Easy Entertaining : Small Batch Gingerbread Cupcakes
Have you seen the incredible gingerbread cupcakes that my friend Colleen from @sweetloveonlife whipped up for our Thanksgiving box photoshoot? Talk about holiday vibes in cupcake form! There’s nothing quite like the cozy smell of gingerbread baking, is there? After a few kitchen mishaps of my own (who knew you had to chill gingerbread cookie dough first?!), I’m excited to tackle something just as tasty but a bit simpler to pull off. Plus, it’s sure to be kid-approved!
Planning to host or need a sweet gift idea? Colleen’s recipe for small-batch gingerbread cupcakes is your new go-to fall treat. They also make a thoughtful addition to our Thanksgiving holiday boxes—the perfect gift for any busy parents with little turkeys at home!
Small Batch Gingerbread Cupcakes
Ingredients:
2/3 cup flour
1/2 tsp baking powder
1/2 tsp ground ginger
1/2 tsp cinnamon
1/4 tsp ground cloves
1/8 tsp nutmeg
1/4 tsp salt
1/4 cup brown sugar
1/4 cup granulated sugar
2 1/2 Tbsp vegetable oil
1 egg
1 tsp vanilla
1/4 cup sour cream
2 Tbsp whole milk
Instructions:
Preheat your oven to 350°F and line a muffin tin with 6 liners.
In a small bowl, mix the flour, baking powder, spices, and salt.
In a medium bowl, whisk together both sugars, oil, egg, sour cream, and vanilla until smooth.
Using a spatula, gently fold in the flour mixture, adding milk just as the dry ingredients are almost fully incorporated.
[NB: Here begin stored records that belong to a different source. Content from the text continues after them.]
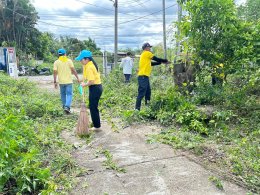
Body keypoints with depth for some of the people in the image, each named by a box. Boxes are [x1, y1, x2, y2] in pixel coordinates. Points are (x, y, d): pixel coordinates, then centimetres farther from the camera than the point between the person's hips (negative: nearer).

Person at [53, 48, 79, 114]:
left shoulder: (56, 62, 1)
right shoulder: (69, 61, -2)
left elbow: (55, 72, -3)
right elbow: (73, 70, -5)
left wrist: (55, 82, 2)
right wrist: (77, 78, 1)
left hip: (61, 82, 2)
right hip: (68, 81, -2)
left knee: (63, 94, 17)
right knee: (69, 94, 0)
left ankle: (64, 106, 29)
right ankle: (67, 107, -17)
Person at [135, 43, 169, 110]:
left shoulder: (145, 55, 23)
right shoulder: (147, 53, -4)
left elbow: (151, 63, 25)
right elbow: (156, 59, 1)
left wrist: (162, 62, 22)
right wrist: (165, 61, 14)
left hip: (144, 76, 10)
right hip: (143, 76, -10)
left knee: (148, 92, 16)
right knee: (141, 93, -11)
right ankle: (137, 109, -11)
Don’t overmix!
Spoon the batter into your tin, filling each liner halfway.
Bake for 15-18 minutes or until the tops are just set and spring back slightly when tapped.
Cool completely before frosting.
Vanilla Buttercream
Ingredients:
1 cup unsalted butter
4 cups powdered sugar
1 tsp vanilla
4 oz heavy cream
1/4 tsp salt
Instructions:
In a stand mixer fitted with the paddle attachment (or with a hand mixer), cream the butter until it’s fluffy and pale yellow. Gradually add in the powdered sugar, drizzling in the cream as sugar is being incorporated. Add vanilla and salt, then mix on medium-high until light and fluffy, scraping down sides as needed. This recipe will frost 12-16 cupcakes (so remember to cut it in half if you only make 6 cupcakes!).